[Transcribed page contents]
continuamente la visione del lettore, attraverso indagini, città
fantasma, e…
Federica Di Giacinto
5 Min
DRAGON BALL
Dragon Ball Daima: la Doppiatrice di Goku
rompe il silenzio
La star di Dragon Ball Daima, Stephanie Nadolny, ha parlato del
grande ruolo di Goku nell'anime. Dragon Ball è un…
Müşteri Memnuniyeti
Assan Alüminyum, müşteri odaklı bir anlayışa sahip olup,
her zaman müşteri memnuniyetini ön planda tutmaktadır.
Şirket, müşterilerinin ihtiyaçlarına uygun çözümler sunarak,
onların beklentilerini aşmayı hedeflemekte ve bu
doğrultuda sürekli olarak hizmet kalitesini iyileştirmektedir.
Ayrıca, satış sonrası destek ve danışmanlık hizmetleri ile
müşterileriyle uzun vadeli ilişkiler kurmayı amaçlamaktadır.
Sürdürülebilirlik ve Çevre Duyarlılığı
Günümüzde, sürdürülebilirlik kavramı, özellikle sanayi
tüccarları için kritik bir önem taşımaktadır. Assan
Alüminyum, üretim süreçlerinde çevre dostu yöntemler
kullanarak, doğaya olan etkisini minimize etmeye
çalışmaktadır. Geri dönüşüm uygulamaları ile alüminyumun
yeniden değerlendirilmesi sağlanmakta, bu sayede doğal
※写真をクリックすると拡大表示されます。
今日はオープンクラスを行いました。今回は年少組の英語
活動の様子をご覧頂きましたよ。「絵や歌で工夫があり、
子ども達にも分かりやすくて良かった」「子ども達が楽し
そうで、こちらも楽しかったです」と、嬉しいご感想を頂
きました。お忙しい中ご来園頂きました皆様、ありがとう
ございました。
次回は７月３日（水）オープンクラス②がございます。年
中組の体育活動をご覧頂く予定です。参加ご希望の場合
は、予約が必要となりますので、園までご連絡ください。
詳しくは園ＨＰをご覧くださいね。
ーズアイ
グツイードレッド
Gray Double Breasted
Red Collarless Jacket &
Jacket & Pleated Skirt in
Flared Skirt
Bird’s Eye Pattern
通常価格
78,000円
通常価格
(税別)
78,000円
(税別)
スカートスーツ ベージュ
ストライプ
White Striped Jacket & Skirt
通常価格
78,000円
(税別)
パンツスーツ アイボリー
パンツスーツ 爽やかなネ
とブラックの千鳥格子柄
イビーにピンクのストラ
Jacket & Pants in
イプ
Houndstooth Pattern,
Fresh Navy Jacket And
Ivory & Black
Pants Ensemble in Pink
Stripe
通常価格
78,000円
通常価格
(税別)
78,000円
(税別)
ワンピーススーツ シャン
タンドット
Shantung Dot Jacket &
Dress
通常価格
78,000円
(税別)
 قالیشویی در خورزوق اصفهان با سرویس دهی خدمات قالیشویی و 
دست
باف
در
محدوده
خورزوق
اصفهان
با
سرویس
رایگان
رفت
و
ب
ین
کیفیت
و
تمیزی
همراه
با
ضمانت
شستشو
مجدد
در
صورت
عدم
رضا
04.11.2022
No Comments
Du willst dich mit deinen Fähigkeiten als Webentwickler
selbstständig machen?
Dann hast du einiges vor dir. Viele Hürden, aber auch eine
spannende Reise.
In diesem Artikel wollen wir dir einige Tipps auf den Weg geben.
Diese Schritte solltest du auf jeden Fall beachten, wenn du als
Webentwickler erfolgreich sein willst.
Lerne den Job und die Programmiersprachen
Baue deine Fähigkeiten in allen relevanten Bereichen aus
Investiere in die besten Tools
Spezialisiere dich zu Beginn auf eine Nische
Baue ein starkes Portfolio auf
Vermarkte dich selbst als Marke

**WHAT YOU SHOULD DO:** Reproduce every item above word for word, keeping each line break and character as it appears.

**RESPONSE TO THIS TASK:**
continuamente la visione del lettore, attraverso indagini, città
fantasma, e…
Federica Di Giacinto
5 Min
DRAGON BALL
Dragon Ball Daima: la Doppiatrice di Goku
rompe il silenzio
La star di Dragon Ball Daima, Stephanie Nadolny, ha parlato del
grande ruolo di Goku nell'anime. Dragon Ball è un…
Müşteri Memnuniyeti
Assan Alüminyum, müşteri odaklı bir anlayışa sahip olup,
her zaman müşteri memnuniyetini ön planda tutmaktadır.
Şirket, müşterilerinin ihtiyaçlarına uygun çözümler sunarak,
onların beklentilerini aşmayı hedeflemekte ve bu
doğrultuda sürekli olarak hizmet kalitesini iyileştirmektedir.
Ayrıca, satış sonrası destek ve danışmanlık hizmetleri ile
müşterileriyle uzun vadeli ilişkiler kurmayı amaçlamaktadır.
Sürdürülebilirlik ve Çevre Duyarlılığı
Günümüzde, sürdürülebilirlik kavramı, özellikle sanayi
tüccarları için kritik bir önem taşımaktadır. Assan
Alüminyum, üretim süreçlerinde çevre dostu yöntemler
kullanarak, doğaya olan etkisini minimize etmeye
çalışmaktadır. Geri dönüşüm uygulamaları ile alüminyumun
yeniden değerlendirilmesi sağlanmakta, bu sayede doğal
※写真をクリックすると拡大表示されます。
今日はオープンクラスを行いました。今回は年少組の英語
活動の様子をご覧頂きましたよ。「絵や歌で工夫があり、
子ども達にも分かりやすくて良かった」「子ども達が楽し
そうで、こちらも楽しかったです」と、嬉しいご感想を頂
きました。お忙しい中ご来園頂きました皆様、ありがとう
ございました。
次回は７月３日（水）オープンクラス②がございます。年
中組の体育活動をご覧頂く予定です。参加ご希望の場合
は、予約が必要となりますので、園までご連絡ください。
詳しくは園ＨＰをご覧くださいね。
ーズアイ
グツイードレッド
Gray Double Breasted
Red Collarless Jacket &
Jacket & Pleated Skirt in
Flared Skirt
Bird’s Eye Pattern
通常価格
78,000円
通常価格
(税別)
78,000円
(税別)
スカートスーツ ベージュ
ストライプ
White Striped Jacket & Skirt
通常価格
78,000円
(税別)
パンツスーツ アイボリー
パンツスーツ 爽やかなネ
とブラックの千鳥格子柄
イビーにピンクのストラ
Jacket & Pants in
イプ
Houndstooth Pattern,
Fresh Navy Jacket And
Ivory & Black
Pants Ensemble in Pink
Stripe
通常価格
78,000円
通常価格
(税別)
78,000円
(税別)
ワンピーススーツ シャン
タンドット
Shantung Dot Jacket &
Dress
通常価格
78,000円
(税別)
 قالیشویی در خورزوق اصفهان با سرویس دهی خدمات قالیشویی و 
دست
باف
در
محدوده
خورزوق
اصفهان
با
سرویس
رایگان
رفت
و
ب
ین
کیفیت
و
تمیزی
همراه
با
ضمانت
شستشو
مجدد
در
صورت
عدم
رضا
04.11.2022
No Comments
Du willst dich mit deinen Fähigkeiten als Webentwickler
selbstständig machen?
Dann hast du einiges vor dir. Viele Hürden, aber auch eine
spannende Reise.
In diesem Artikel wollen wir dir einige Tipps auf den Weg geben.
Diese Schritte solltest du auf jeden Fall beachten, wenn du als
Webentwickler erfolgreich sein willst.
Lerne den Job und die Programmiersprachen
Baue deine Fähigkeiten in allen relevanten Bereichen aus
Investiere in die besten Tools
Spezialisiere dich zu Beginn auf eine Nische
Baue ein starkes Portfolio auf
Vermarkte dich selbst als Marke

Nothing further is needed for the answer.